Exercise details - Reproduce only what runs from the line containing "right elbow: (17, 728)" to the line containing "nose: (336, 652)" in the records below, inclusive. Keep it exact, and keep the pictures out.

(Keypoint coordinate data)
◇ ◇ ◇ ◇ ◇ ◇ ◇

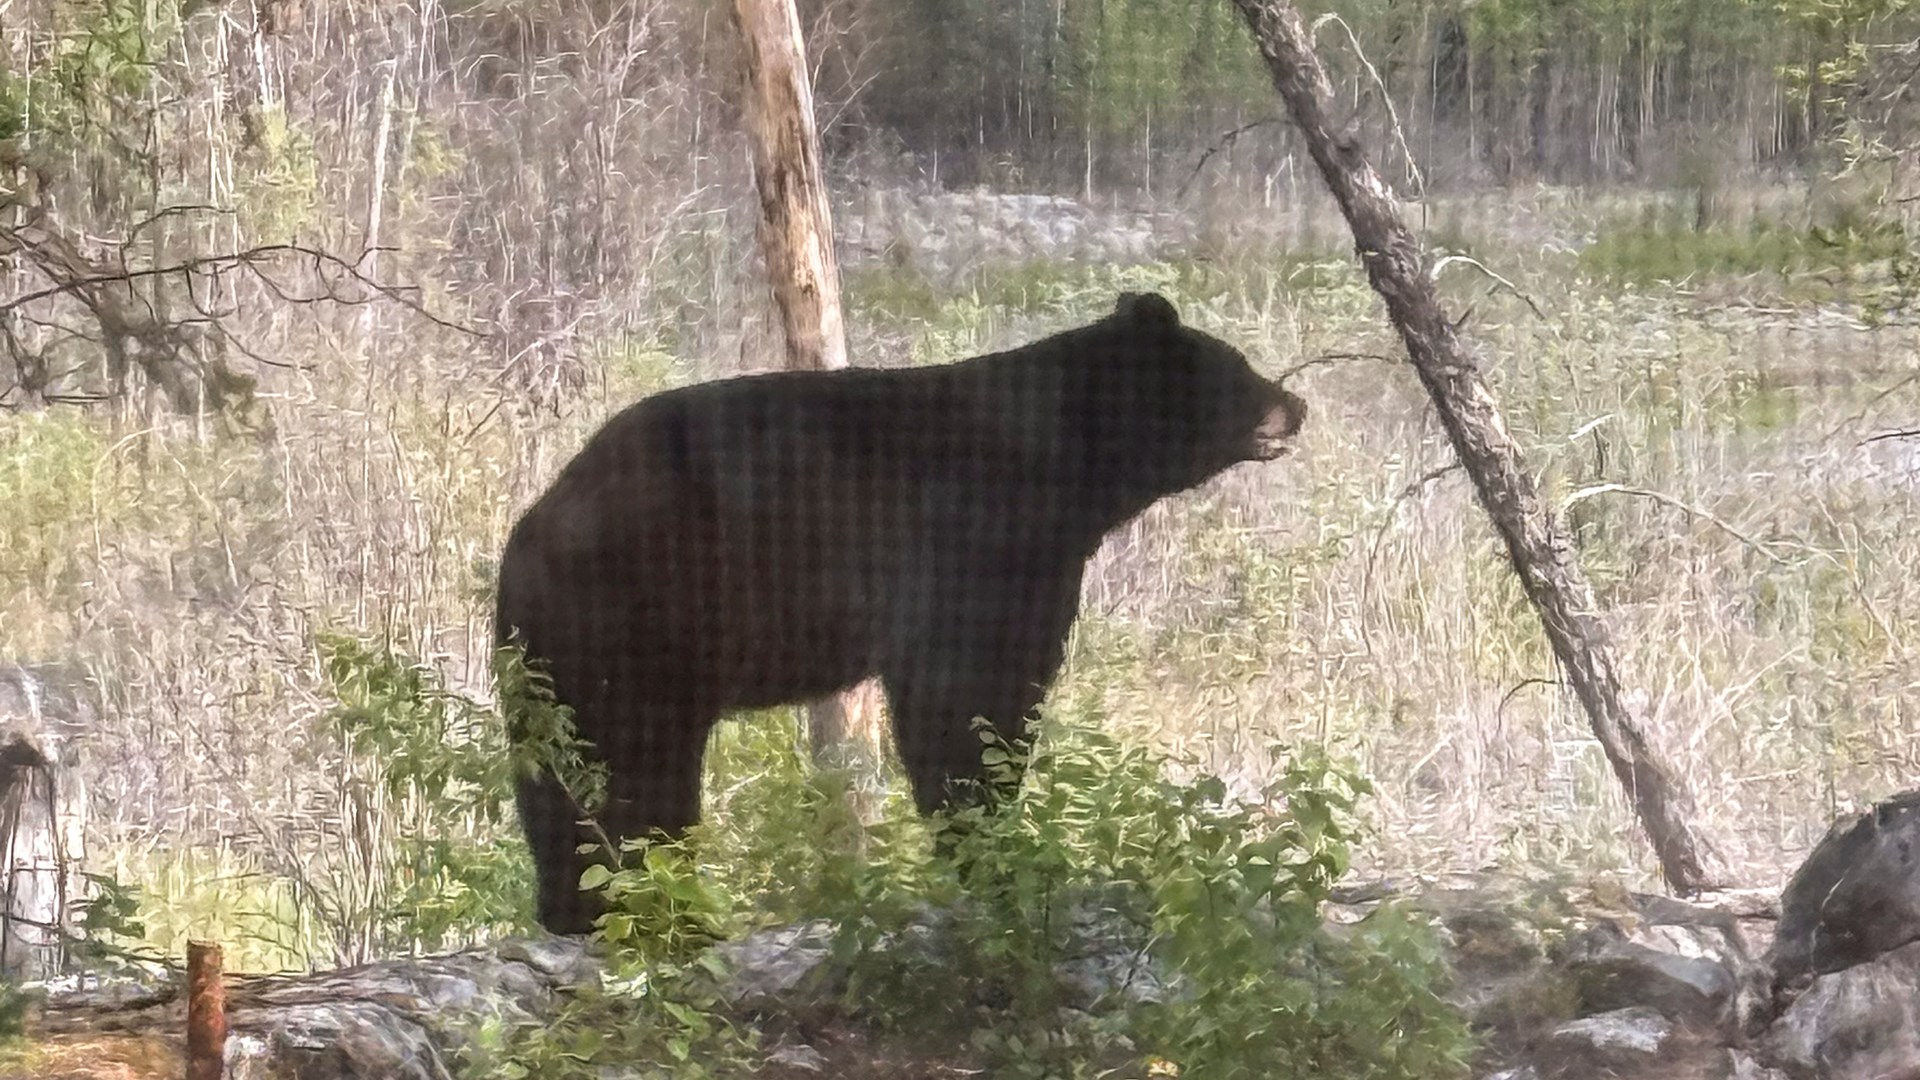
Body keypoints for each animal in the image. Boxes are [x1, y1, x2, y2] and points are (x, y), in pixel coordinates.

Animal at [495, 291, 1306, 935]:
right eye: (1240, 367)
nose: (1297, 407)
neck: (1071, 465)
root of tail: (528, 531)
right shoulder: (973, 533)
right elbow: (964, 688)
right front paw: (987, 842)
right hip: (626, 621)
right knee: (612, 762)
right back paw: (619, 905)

◇ ◇ ◇ ◇ ◇ ◇ ◇

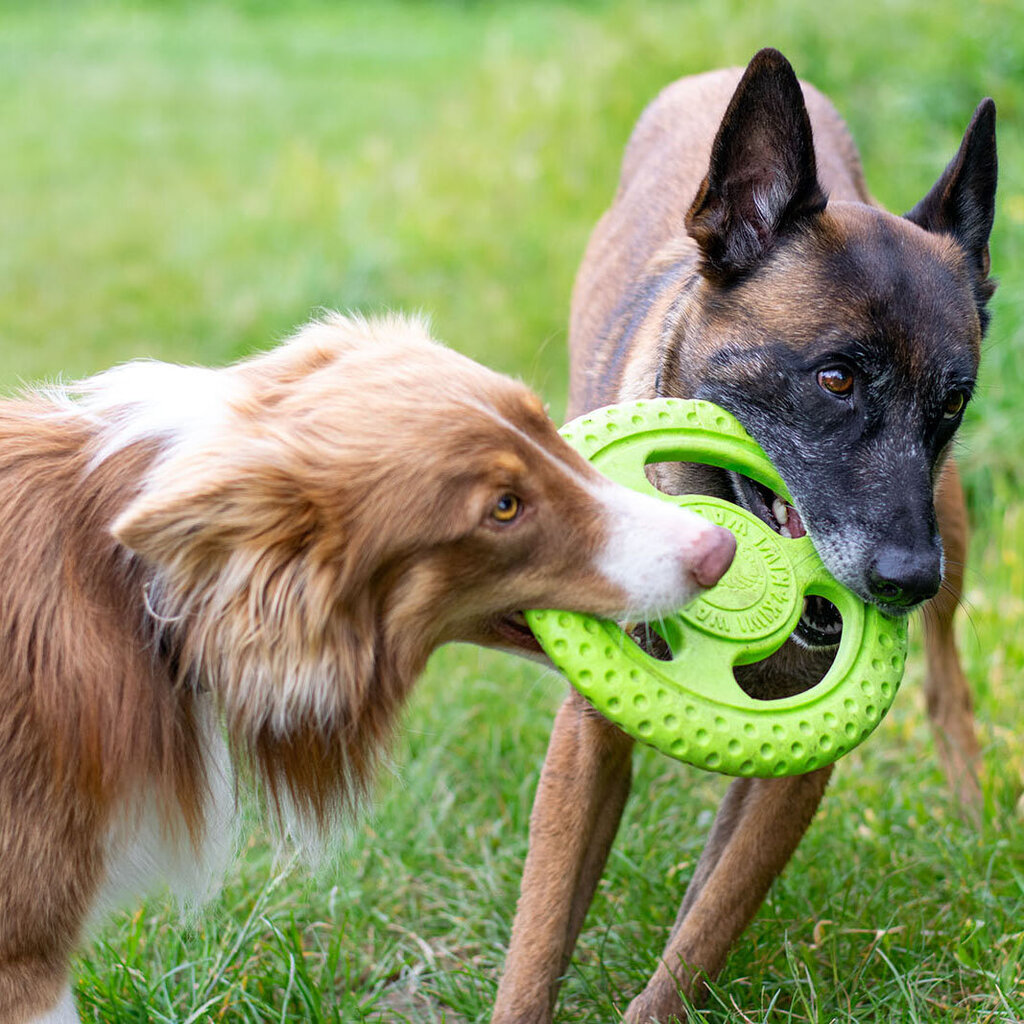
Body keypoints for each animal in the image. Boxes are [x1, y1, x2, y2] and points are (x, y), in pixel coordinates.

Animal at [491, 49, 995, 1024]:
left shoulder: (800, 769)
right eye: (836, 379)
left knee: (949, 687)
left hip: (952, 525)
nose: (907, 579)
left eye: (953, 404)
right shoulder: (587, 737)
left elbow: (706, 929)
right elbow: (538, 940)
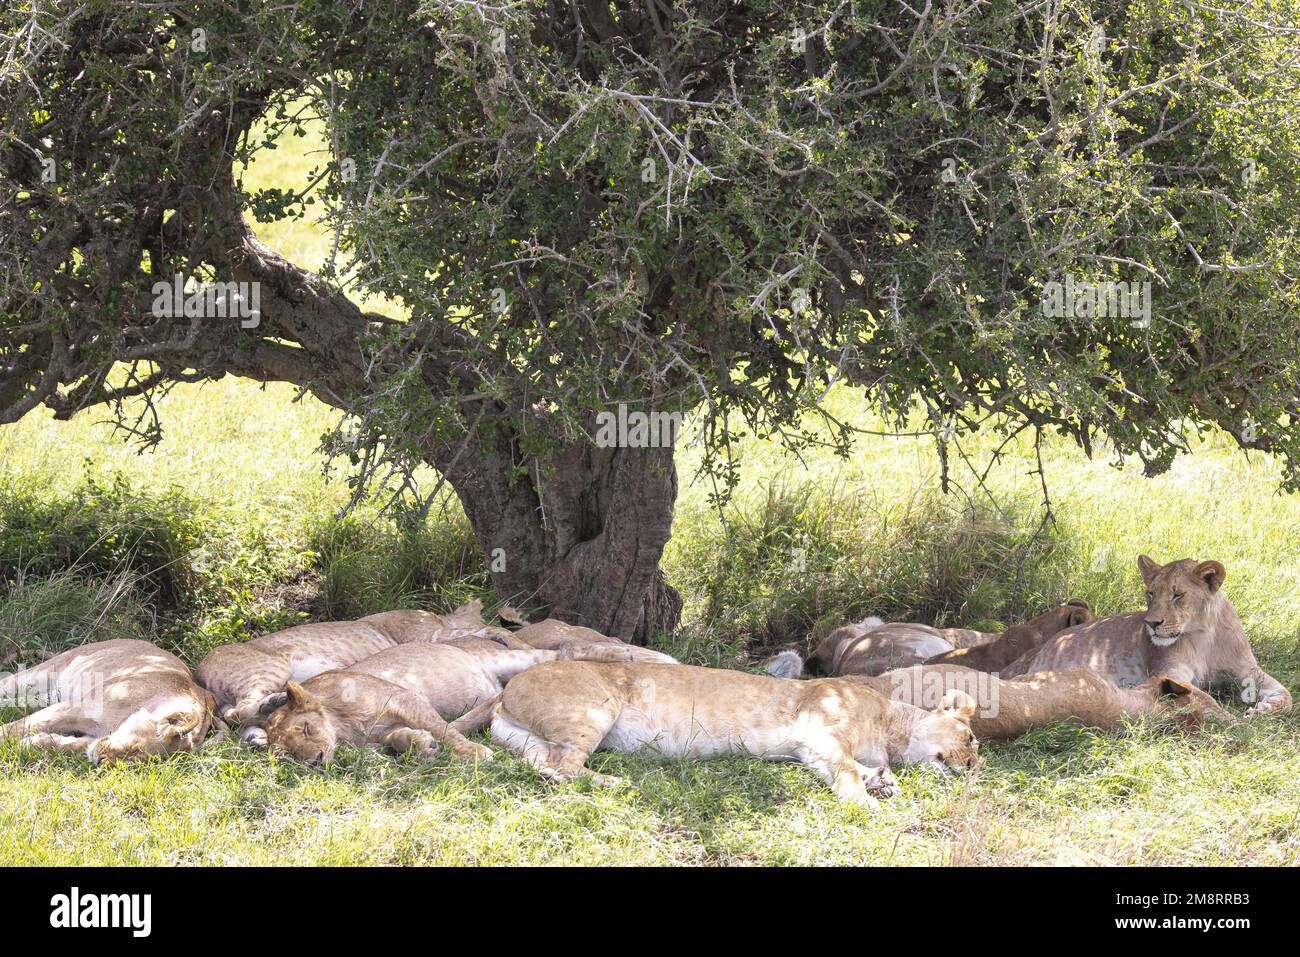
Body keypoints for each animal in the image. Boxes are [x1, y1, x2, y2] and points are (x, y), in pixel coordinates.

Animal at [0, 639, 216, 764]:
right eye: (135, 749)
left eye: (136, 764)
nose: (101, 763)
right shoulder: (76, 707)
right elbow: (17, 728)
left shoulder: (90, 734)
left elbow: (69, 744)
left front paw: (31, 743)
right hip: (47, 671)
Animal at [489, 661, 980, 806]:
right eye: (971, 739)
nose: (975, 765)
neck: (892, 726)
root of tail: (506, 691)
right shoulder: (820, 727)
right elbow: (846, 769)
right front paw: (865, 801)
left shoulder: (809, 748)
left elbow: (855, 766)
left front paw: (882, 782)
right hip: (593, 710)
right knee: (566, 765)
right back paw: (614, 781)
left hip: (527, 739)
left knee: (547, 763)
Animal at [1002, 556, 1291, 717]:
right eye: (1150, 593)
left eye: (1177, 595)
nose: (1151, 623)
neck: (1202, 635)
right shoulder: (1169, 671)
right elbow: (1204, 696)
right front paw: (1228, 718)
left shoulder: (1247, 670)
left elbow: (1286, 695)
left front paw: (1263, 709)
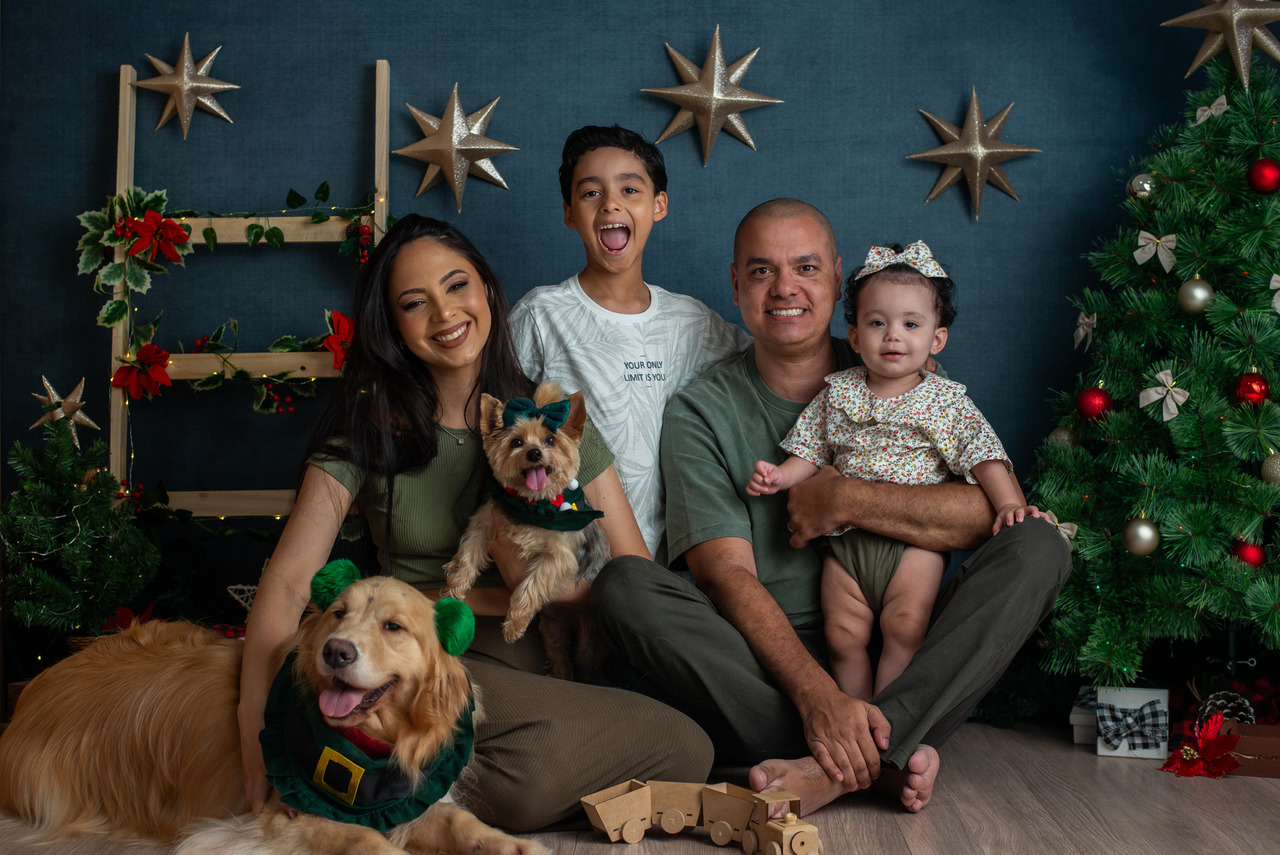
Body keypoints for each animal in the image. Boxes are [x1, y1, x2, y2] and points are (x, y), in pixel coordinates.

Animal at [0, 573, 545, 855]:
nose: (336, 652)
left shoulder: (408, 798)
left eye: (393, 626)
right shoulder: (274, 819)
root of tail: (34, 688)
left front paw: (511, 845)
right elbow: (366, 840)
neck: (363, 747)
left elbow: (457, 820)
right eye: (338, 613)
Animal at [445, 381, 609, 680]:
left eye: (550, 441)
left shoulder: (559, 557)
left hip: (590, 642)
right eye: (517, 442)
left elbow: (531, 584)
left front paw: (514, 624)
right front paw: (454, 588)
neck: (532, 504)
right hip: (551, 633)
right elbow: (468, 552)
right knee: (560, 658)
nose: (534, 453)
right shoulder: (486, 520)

◇ ◇ ◇ ◇ ◇ ◇ ◇

Response to this exercise -
right elbow: (17, 728)
left shoulder: (90, 734)
left elbow: (69, 744)
left front paw: (31, 743)
right hip: (47, 671)
Animal at [489, 661, 980, 806]:
right eye: (971, 739)
nose: (975, 765)
neck: (892, 726)
root of tail: (506, 691)
right shoulder: (820, 727)
right elbow: (846, 769)
right front paw: (865, 801)
left shoulder: (809, 748)
left elbow: (855, 766)
left front paw: (882, 782)
right hip: (593, 710)
right knee: (566, 765)
right back paw: (614, 781)
left hip: (527, 739)
left knee: (547, 763)
Animal at [1002, 556, 1291, 717]:
right eye: (1150, 593)
left eye: (1177, 595)
nose: (1151, 623)
neck: (1202, 635)
right shoulder: (1169, 671)
right elbow: (1204, 696)
right front paw: (1228, 718)
left shoulder: (1247, 670)
left elbow: (1286, 695)
left front paw: (1263, 709)
Body keypoints for each animal in the image. Boxes are [x1, y1, x2, y2] and points are (x, y), in pixel coordinates.

Animal at [0, 573, 545, 855]:
nose: (336, 652)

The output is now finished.